In 2018, some 43% of US institutional investors have incorporated environmental, social, and governance (ESG) factors into their investment decision-making process, according to the sixth annual ESG survey by Callan, an institutional investment consulting firm.
This percentage has almost doubled since the survey was first launched in 2013. After plateauing in 2017 (37%), a re-emergence of the upward trend in ESG adoption rates was evident in this year’s survey.
The ESG Survey features the responses of 89 unique U.S. institutional funds.
However, the headline figure nevertheless masks significant disparities in ESG adoption rates by fund type and size. Historically, endowments and foundations have consistently had the highest ESG adoption rates and this remains the case. Around 64% of foundations have incorporated ESG factors into investment decisions, according to the 2018 survey. Foundations have incorporated ESG factors at a higher rate than all other fund types in four out of the six years that Callan has run the survey. Endowments incorporated ESG factors at a rate of 56%—more than double the rate in 2013 (22%).
Public funds meanwhile have incorporated ESG factors into their investment decision-making process at a higher rate than their corporate counterparts. The latter has recorded the most modest rise in ESG adoption rates over the lifetime of the survey, from 14% in 2013 to 20% in 2018. Currently, 39% of public funds in the survey sample incorporate ESG criteria, up from 15% in 2013.
There was a significant difference between ESG adoption rates among defined benefit (DB) and defined contribution (DC) plans. Corporate DB plans incorporated ESG factors into the investment decision-making process at three times the rate of their DC counterparts (9%). Similarly, public DB plans employed ESG criteria at twice the rate (43%) of their DC counterparts (20%).
“The research and data supporting ESG investment have matured considerably in the past five years in the US and investors are now more informed about what ESG means and the implementation options available to them,” said Anna West, senior vice president and co-manager of Callan’s Published Research Group.
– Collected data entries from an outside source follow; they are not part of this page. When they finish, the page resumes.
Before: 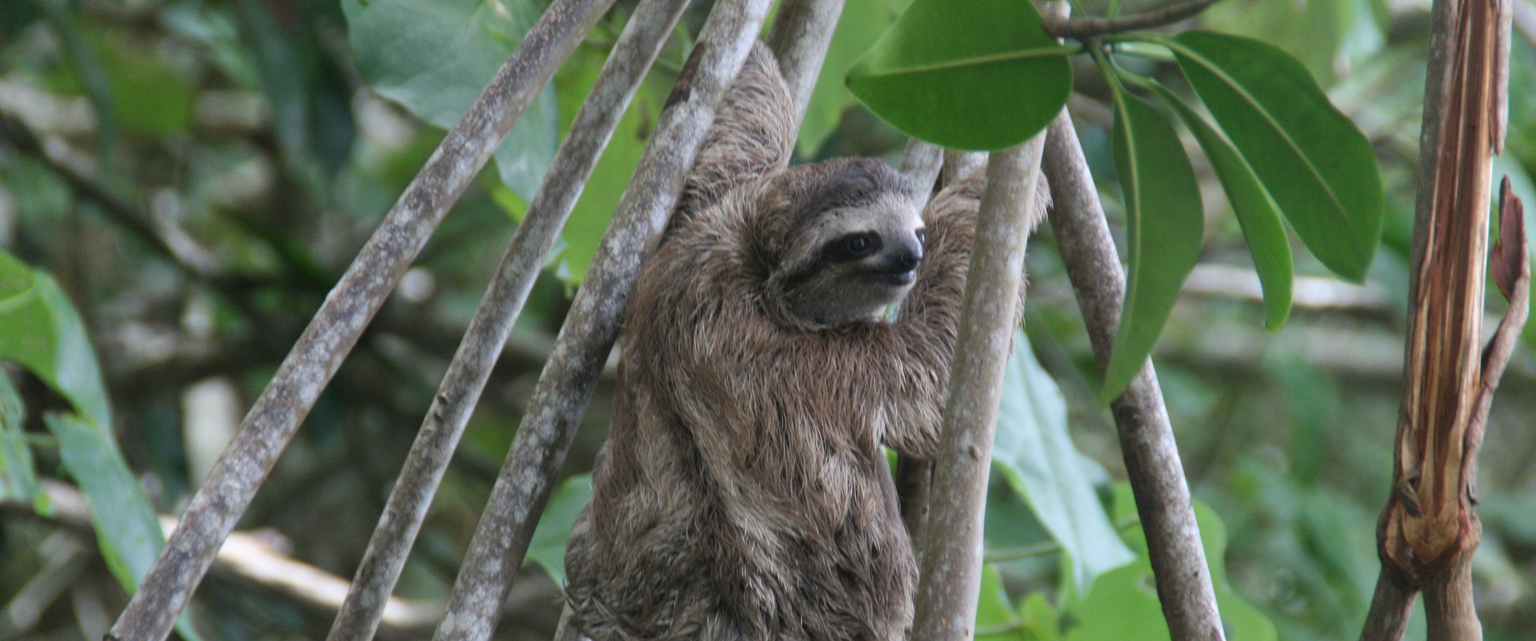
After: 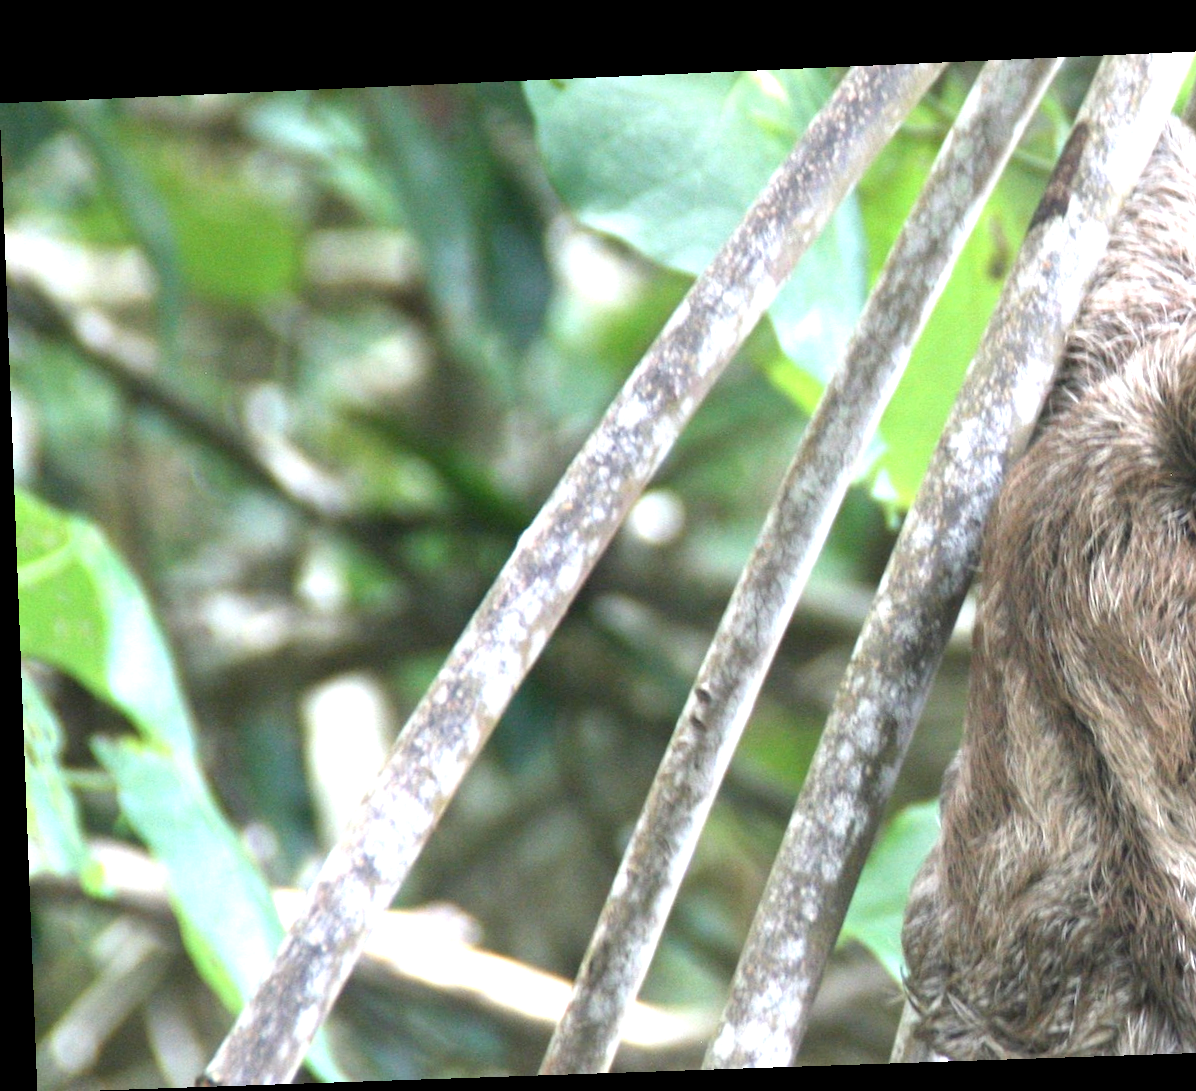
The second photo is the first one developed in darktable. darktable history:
crop and rotate: left 0%, top 0%, right 50.845%
exposure: black level correction 0.001, exposure 1.735 EV, compensate highlight preservation false
rotate and perspective: rotation -2.22°, lens shift (horizontal) -0.022, automatic cropping off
“The latest survey reinforces the notion that ESG is not a one-size-fits-all solution. Rather, investors are finding implementation approaches that match their funds’ goals. The shift in implementation strategies—from introducing language to identify ESG goals and beliefs, to working with investment managers to implement those concepts—suggests we’re moving into a new phase with ESG in the U.S.”
Implementation approaches identified in the 2018 survey reflect a new phase of ESG incorporation. Previously, investors focused more on pursuing education and adding ESG language to investment policy statements. In 2018, 55% of those implementing ESG have communicated its importance to investment managers and have considered ESG factors with every investment/investment manager selection.
The top ESG implementation methods for 2018 focus on the investment management community, including making clear the importance of ESG factors with every investment/investment manager selection (55%) and communicating to investment managers the importance of ESG to the fund (55%). Only 18% of respondents, however, score investment managers using ESG metrics, suggesting asset owners are still seeking a standardised and reliable method for measuring success in reference to ESG.
Although the motivations for incorporating ESG into investment decision-making were historically tied to moral or other non-financial convictions, the 2018 survey found that investors are increasingly focused on improved risk profile, fiduciary responsibility and maximising risk-adjusted returns.
According to Mark Mobius, founder of Mobius Capital Partners, which focuses on ESG investing in emerging markets, there is no real commonality as to what ESG criteria are top investors’ list of priorities. “For example, some clients want a complete banning of anything related to fossil fuels (including oil), cigarettes, gaming and armaments while others are not as strict,” he told Global Custodian. “Also, in the corporate governance area there are wide differences on what should be done as regards to the number of independent directors, and more importantly, what the definition of ‘independent’ is.”